HER ZAMANKİ GİBİ
Çamaşır makinesinde çamaşırlar dönüyor. Evdeki sessizliği bir
tek bu makine bozabildi bu güne kadar. Hala hayattaysam, onun yüzünden. Bir
kere önüne oturup hayal kurmuştum, renklilerle beyazlar birbirine karışırken, bir
hikâye uydurmuştum kafamdan. Yine bir akşam Taksim civarında (ki ben hiç sevmem
bilirsin) hava aydınlanmaya yakın, esnaf kepenklerini aralıyor vızır vızır. Çöp
kamyonları süpürüyor gecenin tozunu dumanını. Her şey tıkırında. Bir kolum
omzunda elim ellerinle kavuşuyor omuzunun üstünde, diğer elim serbest. Sense
sağ elini arka cebime koymuşsun her zamanki gibi, senle her yürüyüşümüzde
yaptığın gibi. Bir taksinin eski kapı kulbuna dokunuyor bir sonraki durak
olarak elin, anın büyüsü kayboluyor. Size gidiyoruz. Ev uzak, muhabbetlik hal
yok, uyukluyorsun omzumda yine, her zamanki gibi. Yol bitiyor, evin kapısından
içeri iki âşık değil de iki kazazede olarak giriyoruz.

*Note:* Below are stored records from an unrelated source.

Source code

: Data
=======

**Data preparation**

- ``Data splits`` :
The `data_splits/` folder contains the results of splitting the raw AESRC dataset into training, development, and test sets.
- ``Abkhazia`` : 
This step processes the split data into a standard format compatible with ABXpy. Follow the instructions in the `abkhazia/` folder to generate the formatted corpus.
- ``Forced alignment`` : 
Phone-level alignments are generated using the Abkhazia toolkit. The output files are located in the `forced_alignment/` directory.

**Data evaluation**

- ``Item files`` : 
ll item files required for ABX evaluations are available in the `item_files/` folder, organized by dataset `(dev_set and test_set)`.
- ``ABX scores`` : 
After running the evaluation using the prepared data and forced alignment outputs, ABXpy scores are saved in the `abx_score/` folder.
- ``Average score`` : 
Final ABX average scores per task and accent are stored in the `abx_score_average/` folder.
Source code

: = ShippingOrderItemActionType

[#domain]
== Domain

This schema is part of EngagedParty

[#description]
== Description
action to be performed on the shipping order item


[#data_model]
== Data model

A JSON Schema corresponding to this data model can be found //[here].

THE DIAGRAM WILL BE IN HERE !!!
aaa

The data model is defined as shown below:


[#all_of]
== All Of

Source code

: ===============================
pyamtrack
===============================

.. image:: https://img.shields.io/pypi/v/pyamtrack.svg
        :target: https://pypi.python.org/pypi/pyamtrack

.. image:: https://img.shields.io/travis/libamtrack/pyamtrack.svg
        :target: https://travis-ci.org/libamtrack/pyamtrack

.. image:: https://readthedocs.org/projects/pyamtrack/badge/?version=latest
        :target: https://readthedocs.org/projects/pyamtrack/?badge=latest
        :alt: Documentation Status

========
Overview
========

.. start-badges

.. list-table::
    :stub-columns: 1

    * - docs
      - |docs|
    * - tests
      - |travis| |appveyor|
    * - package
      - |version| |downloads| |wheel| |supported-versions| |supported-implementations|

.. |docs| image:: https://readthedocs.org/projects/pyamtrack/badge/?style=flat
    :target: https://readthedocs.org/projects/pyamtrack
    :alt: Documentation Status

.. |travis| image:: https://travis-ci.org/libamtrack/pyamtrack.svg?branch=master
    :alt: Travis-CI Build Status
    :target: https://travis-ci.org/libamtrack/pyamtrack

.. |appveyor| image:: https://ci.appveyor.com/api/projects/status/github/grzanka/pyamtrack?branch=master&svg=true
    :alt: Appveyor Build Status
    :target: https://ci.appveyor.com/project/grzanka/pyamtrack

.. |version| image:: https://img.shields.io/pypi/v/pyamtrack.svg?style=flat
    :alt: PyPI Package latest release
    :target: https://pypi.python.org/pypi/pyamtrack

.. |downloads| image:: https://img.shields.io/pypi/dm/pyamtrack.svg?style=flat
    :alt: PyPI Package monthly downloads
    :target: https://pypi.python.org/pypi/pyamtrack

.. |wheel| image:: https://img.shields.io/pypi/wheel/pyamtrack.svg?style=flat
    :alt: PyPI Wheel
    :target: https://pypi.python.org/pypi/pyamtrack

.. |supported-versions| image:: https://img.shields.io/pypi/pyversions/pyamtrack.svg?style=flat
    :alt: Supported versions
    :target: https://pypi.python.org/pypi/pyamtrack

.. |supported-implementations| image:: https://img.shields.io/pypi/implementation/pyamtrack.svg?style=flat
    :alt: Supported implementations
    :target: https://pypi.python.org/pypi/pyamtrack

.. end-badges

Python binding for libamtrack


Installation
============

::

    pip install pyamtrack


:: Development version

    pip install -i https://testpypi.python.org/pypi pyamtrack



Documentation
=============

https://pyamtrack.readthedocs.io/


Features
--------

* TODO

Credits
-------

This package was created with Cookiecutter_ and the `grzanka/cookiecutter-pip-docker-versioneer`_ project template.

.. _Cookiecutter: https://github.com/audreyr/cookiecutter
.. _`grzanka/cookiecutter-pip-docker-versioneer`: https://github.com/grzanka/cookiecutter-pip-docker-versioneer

Üstümüz başımız
dağılmış, uykumuz kaçmış. Bir kahve, derken uyuyakalmışız tek kişilik denen o
kanepede sarmaş dolaş. Ben bacak aralarıma alıyorum bacaklarını, sarmalıyorum
seni bir kat daha. Sen boynuma götürüp burnunu, derin bir nefes alıyorsun
tenimin içinden. Kokumu içine çekiyorsun, her zamanki gibi.Derken bir gürültü
kopuyor ve ardından en büyük yıkımların getirdiği o sessizlik ikimizi de
vuruyor. Ev parçalara ayrılıyor, gök yerle bir oluyor ve sen hareketsiz
kalıyorsun ben senden istemsizce uzaklaşırken. Elini tutmak ne mümkün. Bitiyor
bir çamaşır sepeti daha, sessizlik hâkim yine evimde. Sen o yıkıntının
altındayken, ben sensiz, sessiz geçen gecelerimde hayallere boğuluyorum,
ağlıyorum, çıldırıyorum. Işıkları söndürüp bekliyorum. Beni hep beklediğin
gibi, her zamanki gibi, bekliyorum seni.